Y como ellos no se movieran, paralizados, agregó:

—¿Decís que hago una tontería? Es posible. Pero ya me habéis fastidiado demasiado… ¡Y silencio! Estoy harta de ser elegante. Si reviento, es cosa mía.

Quisieron tranquilizarla, suplicándole.

—Una, dos… ¿os negáis a iros? Pues mirad, ¡tengo compañía!

Y con brusco ademán abrió de par en par la puerta de su dormitorio. Entonces los hombres vieron a Fontan en la cama deshecha. Éste no esperaba ser exhibido de aquella manera; tenía las piernas al aire, la camisa remangada y se revolcaba como un cabrito en medio de los encajes arrugados, con su piel negra. Sin embargo, no se turbó, acostumbrado a las sorpresas de los escenarios.

Tras la primera sacudida de sobresalto, encontró una expresión apropiada para salir honrosamente del trance, e hizo el conejo, como él decía, avanzando la boca y arrugando la nariz, moviendo el hocico. Su cabeza de fauno canalla rezumaba vicio. Era a Fontan a quien, desde hacía ocho días, Nana iba a buscar al Varietés, en una chaladura de ramera encaprichada por la fea mueca de los cómicos.

—¡Aquí está! —dijo ella, señalándolo con un gesto de trágica.

Muffat, que lo había aceptado todo, se revolvió ante esta afrenta.

—¡Puta! —tartamudeó.

Pero Nana, ya en la habitación, retrocedió para decirle la última palabra.

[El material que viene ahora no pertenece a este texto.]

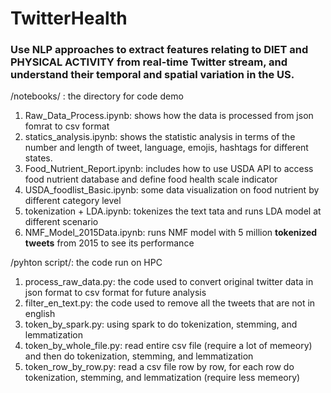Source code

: #  TwitterHealth
<h3>Use NLP approaches to extract features relating to DIET and PHYSICAL ACTIVITY from real-time Twitter stream, and understand their temporal and spatial variation in the US. </h3>


/notebooks/ : the directory for code demo
1. Raw_Data_Process.ipynb: shows how the data is processed from json fomrat to csv format
2. statics_analysis.ipynb: shows the statistic analysis in terms of the number and length of tweet, language, emojis, hashtags for different states.
3. Food_Nutrient_Report.ipynb: includes how to use USDA API to access food nutrient database and define food health scale indicator
4. USDA_foodlist_Basic.ipynb: some data visualization on food nutrient by different category level
5. tokenization + LDA.ipynb: tokenizes the text tata and runs LDA model at different scenario
6. NMF_Model_2015Data.ipynb: runs NMF model with 5 million __tokenized tweets__ from 2015 to see its performance


/pyhton script/: the code run on HPC
1. process_raw_data.py: the code used to convert original twitter data in json format to csv format for future analysis
2. filter_en_text.py: the code used to remove all the tweets that are not in english
3. token_by_spark.py: using spark to do tokenization, stemming, and lemmatization
4. token_by_whole_file.py: read entire csv file (require a lot of memeory) and then do tokenization, stemming, and lemmatization
5. token_row_by_row.py: read a csv file row by row, for each row do tokenization, stemming, and lemmatization (require less memeory)
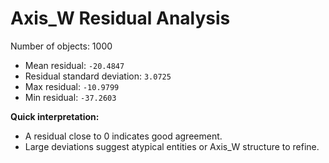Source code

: # Axis_W Residual Analysis

Number of objects: 1000

- Mean residual: `-20.4847`
- Residual standard deviation: `3.0725`
- Max residual: `-10.9799`
- Min residual: `-37.2603`

**Quick interpretation:**
- A residual close to 0 indicates good agreement.
- Large deviations suggest atypical entities or Axis_W structure to refine.
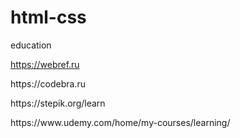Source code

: # html-css
education

https://webref.ru
<p>https://codebra.ru</p>
<p>https://stepik.org/learn</p>
<p>https://www.udemy.com/home/my-courses/learning/</p>
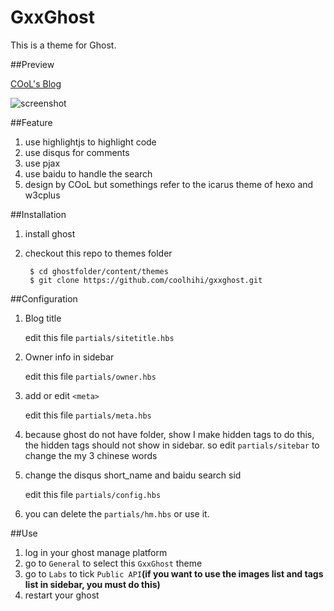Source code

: # GxxGhost

This is a theme for Ghost.

##Preview

[COoL's Blog](http://blog.gxxsite.com)

![screenshot](https://github.com/coolhihi/gxxghost/raw/master/_doc/gxxghost-screenshot.png)

##Feature

1. use highlightjs to highlight code
2. use disqus for comments
3. use pjax
4. use baidu to handle the search
5. design by COoL but somethings refer to the icarus theme of hexo and w3cplus

##Installation

1. install ghost
2. checkout this repo to themes folder

        $ cd ghostfolder/content/themes
        $ git clone https://github.com/coolhihi/gxxghost.git
    

##Configuration

1. Blog title

    edit this file `partials/sitetitle.hbs`

2. Owner info in sidebar

    edit this file `partials/owner.hbs`
    
3. add or edit `<meta>`

    edit this file `partials/meta.hbs`

4. because ghost do not have folder, show I make hidden tags to do this, the hidden tags should not show in sidebar. so edit `partials/sitebar` to change the my 3 chinese words
    
5. change the disqus short_name and baidu search sid

    edit this file `partials/config.hbs`
    
6. you can delete the `partials/hm.hbs` or use it.
    
##Use

1. log in your ghost manage platform
2. go to `General` to select this `GxxGhost` theme
3. go to `Labs` to tick `Public API`**(if you want to use the images list and tags list in sidebar, you must do this)**
4. restart your ghost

—¿Puta de qué? ¿Y tu mujer?

Y se marchó, pegando un portazo y pasando enfurecida el cerrojo. Los dos hombres se quedaron solos y se miraron en silencio. Zoé acababa de entrar, pero no los echó, sino que les habló muy razonablemente.

Como persona prudente, encontraba la tontería de la señora demasiado fuerte. No obstante, la defendía; con aquel sinvergüenza no duraría mucho, pero había que dejar que le pasase la fiebre. Los dos hombres se retiraron. No habían dicho una palabra. En la acera, conmovidos por cierta fraternidad, se dieron un apretón de manos silencioso, y, dándose la espalda, se alejaron cada uno por su camino.

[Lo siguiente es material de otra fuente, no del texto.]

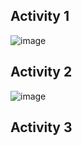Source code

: ## Activity 1
![image](https://user-images.githubusercontent.com/68271765/144221805-bc174739-41b3-4e0e-97d5-6c40c6def82d.png)
## Activity 2
![image](https://user-images.githubusercontent.com/68271765/144221870-c2fd9093-256c-410c-ad8f-4b0b2f7b02d3.png)
## Activity 3
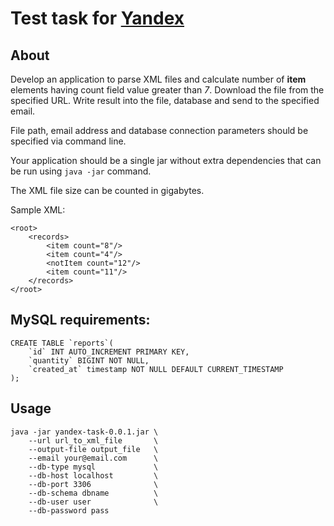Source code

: 
Test task for [Yandex](http://yandex.ua)
=======================================

About
-----

Develop an application to parse XML files and calculate number of **item** elements having count field value greater than *7*. Download the file from the specified URL. Write result into the file, database and send to the specified email.

File path, email address and database connection parameters should be specified via command line.

Your application should be a single jar without extra dependencies that can be run using `java -jar` command.

The XML file size can be counted in gigabytes.

Sample XML:

    <root>
        <records>
            <item count="8"/>
            <item count="4"/>
            <notItem count="12"/>
            <item count="11"/>
        </records>
    </root>


MySQL requirements:
-------------------
    
    CREATE TABLE `reports`(
        `id` INT AUTO_INCREMENT PRIMARY KEY,
        `quantity` BIGINT NOT NULL,
        `created_at` timestamp NOT NULL DEFAULT CURRENT_TIMESTAMP
    );

Usage
-----

    java -jar yandex-task-0.0.1.jar \
        --url url_to_xml_file       \
        --output-file output_file   \
        --email your@email.com      \
        --db-type mysql             \
        --db-host localhost         \
        --db-port 3306              \
        --db-schema dbname          \
        --db-user user              \
        --db-password pass


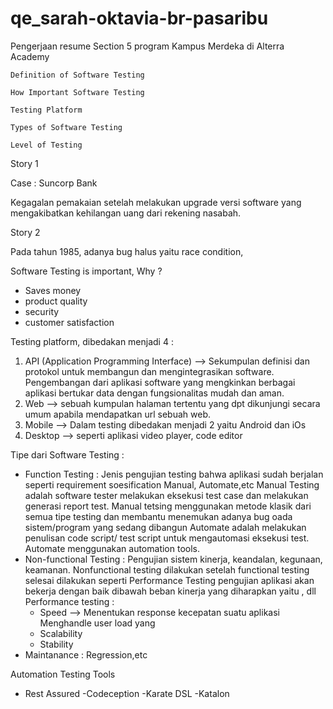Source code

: # qe_sarah-oktavia-br-pasaribu

Pengerjaan resume Section 5 program Kampus Merdeka di Alterra Academy

`Definition of Software Testing`

`How Important Software Testing`

`Testing Platform`

`Types of Software Testing`

`Level of Testing`

Story 1

Case : Suncorp Bank

Kegagalan pemakaian setelah melakukan upgrade versi software yang mengakibatkan kehilangan uang dari rekening nasabah.

Story 2

Pada tahun 1985, adanya bug halus yaitu race condition,

Software Testing is important, Why ?

- Saves money
- product quality
- security
- customer satisfaction

Testing platform, dibedakan menjadi 4 :

1. API (Application Programming Interface) —> Sekumpulan definisi dan protokol untuk membangun dan mengintegrasikan software. Pengembangan dari aplikasi software yang mengkinkan berbagai aplikasi bertukar data dengan fungsionalitas mudah dan aman.
2. Web —> sebuah kumpulan halaman tertentu yang dpt dikunjungi secara umum apabila mendapatkan url sebuah web.
3. Mobile —> Dalam testing dibedakan menjadi 2 yaitu Android dan iOs
4. Desktop —> seperti aplikasi video player, code editor

Tipe dari Software Testing :

- Function Testing : Jenis pengujian testing bahwa aplikasi sudah berjalan seperti requirement soesification Manual, Automate,etc
  Manual Testing adalah software tester melakukan eksekusi test case dan melakukan generasi report test.
  Manual tetsing menggunakan metode klasik dari semua tipe testing dan membantu menemukan adanya bug oada sistem/program yang sedang dibangun
  Automate adalah melakukan penulisan code script/ test script untuk mengautomasi eksekusi test. Automate menggunakan automation tools.
- Non-functional Testing : Pengujian sistem kinerja, keandalan, kegunaan, keamanan. Nonfunctional testing dilakukan setelah functional testing selesai dilakukan seperti Performance Testing pengujian aplikasi akan bekerja dengan baik dibawah beban kinerja yang diharapkan yaitu , dll
  Performance testing :
  - Speed —> Menentukan response kecepatan suatu aplikasi Menghandle user load yang
  - Scalability
  - Stability
- Maintanance : Regression,etc

Automation Testing Tools

- Rest Assured
  -Codeception
  -Karate DSL
  -Katalon
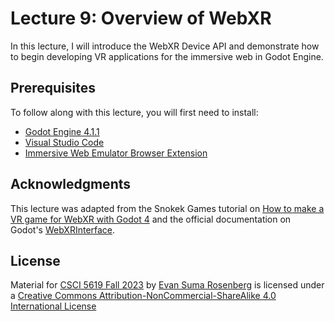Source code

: # Lecture 9: Overview of WebXR 

In this lecture, I will introduce the WebXR Device API and demonstrate how to begin developing VR applications for the immersive web in Godot Engine.

## Prerequisites

To follow along with this lecture, you will first need to install:

- [Godot Engine 4.1.1](https://godotengine.org/)
- [Visual Studio Code](https://code.visualstudio.com/)
- [Immersive Web Emulator Browser Extension](https://github.com/meta-quest/immersive-web-emulator)

## Acknowledgments

This lecture was adapted from the Snokek Games tutorial on [How to make a VR game for WebXR with Godot 4](https://www.snopekgames.com/tutorial/2023/how-make-vr-game-webxr-godot-4) and the official documentation on Godot's [WebXRInterface](https://docs.godotengine.org/en/stable/classes/class_webxrinterface.html).

## License

Material for [CSCI 5619 Fall 2023](https://canvas.umn.edu/courses/391288/assignments/syllabus) by [Evan Suma Rosenberg](https://illusioneering.umn.edu/) is licensed under a [Creative Commons Attribution-NonCommercial-ShareAlike 4.0 International License](http://creativecommons.org/licenses/by-nc-sa/4.0/)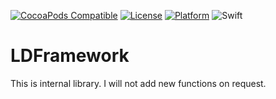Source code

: [![CocoaPods Compatible](https://img.shields.io/cocoapods/v/LDFramework.svg)](http://cocoapods.org/pods/LDFramework)
[![License](https://img.shields.io/cocoapods/l/LDFramework.svg?style=flat)](http://cocoapods.org/pods/LDFramework)
[![Platform](https://img.shields.io/cocoapods/p/LDFramework.svg?style=flat)](http://cocoapods.org/pods/LDFramework)
![Swift](https://img.shields.io/badge/%20in-swift%204.0-orange.svg)

# LDFramework
This is internal library. I will not add new functions on request.
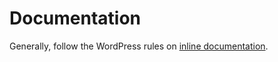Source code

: # Documentation

Generally, follow the WordPress rules on [inline documentation](https://make.wordpress.org/core/handbook/best-practices/inline-documentation-standards/php/).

Cuando por fin regresó Muffat a su palacete de la calle Miromesnil, llegaba precisamente su esposa. Se encontraron en la amplia escalera, cuyas sombrías paredes dejaban caer un escalofrío helado. Levantaron los ojos y se vieron. El conde aún tenía las ropas embarradas y la palidez espantosa de un hombre que regresa del vicio. La condesa, como destrozada por una larga noche de viaje en tren, se dormía en pie, mal peinada y ojerosa.